# Michael Shermer on WHI



## Marrow Man (May 24, 2011)

If anyone has not listened to the most recent edition of the White Horse Inn (here), I would encourage you to do so. Michael Horton interviews well-known skeptic Michael Shermer. The interview is very enlightening in revealing many of the problems with an unbelieving naturalistic worldview.

I was somewhat surprised, considering how bright Shermer is, how poorly reasoned his worldview actually is. He made several logical fallacies (and Horton called him on most of them). He has a poor understanding of Christianity and makes a very careless error about Islam. He favors a multiple universe theory (even though he admits there is absolutely no way to prove it) as a basis for his worldview. Truly it is a great example of suppressing the knowledge of God in unrighteousness.

Next week Horton will be talking with Greg Koukl about the interview.


----------



## Rufus (May 24, 2011)

I liked it, but I don't think Horton did great, but than again Shermer did worse (as you said the basis of his worldview, etc.). I thought Shermers reasons for becoming an agnostic where lame.


----------



## Marrow Man (May 24, 2011)

Sean, I would agree with that. Horton is not very confrontational on these sorts of things, but I thought he did a decent job calling Shermer out for appeals to emotion, ad populum etc. He should have pounced more on the Osiris resurrection comment. I can only imagine how a skilled debater like James White would have done. I can't wait to hear the rest of Greg Koukl's comments next week.


----------



## Rufus (May 24, 2011)

Marrow Man said:


> He should have pounced more on the Osiris resurrection comment.

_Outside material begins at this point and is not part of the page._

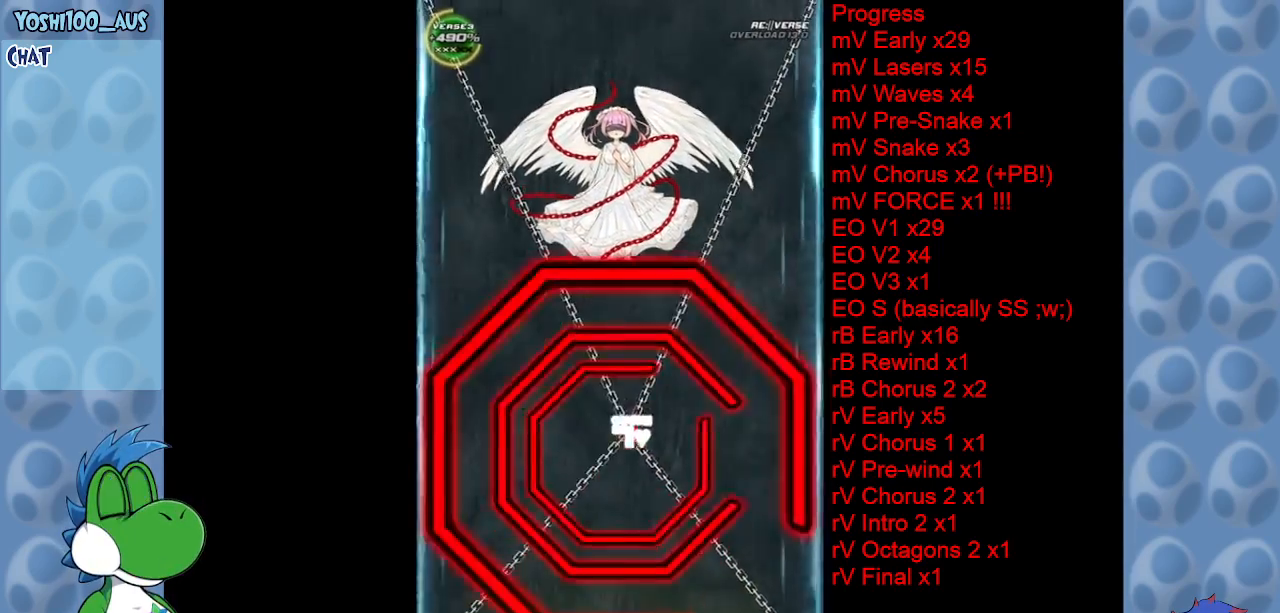
{"keys": ["down", "right"], "events": [[183, "up", "up"], [283, "down", "down"]]}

I actually was expecting Horton to use that as an opportunity.


----------



## James Swan (May 24, 2011)

Marrow Man said:


> Sean, I would agree with that. Horton is not very confrontational on these sorts of things,



I haven't heard this yet, but I recall being very disappointed by Horton's interview with Robert Sungenis. Perhaps his lack of confrontation is why enemies of the faith agree to be interviewed by him.


----------



## CubsIn07 (Jun 2, 2011)

I thought Horton did a good job. At no point did Shermer win a single point. In fact he looked bad even though Horton went relatively easy on him. Koukl was even better the next week.


----------



## kodos (Jun 2, 2011)

I wondered if there was an agreement between the parties that it wouldn't be too hostile, since it came across as a book promotion. But Shermer's arguments were incredulously poor.


----------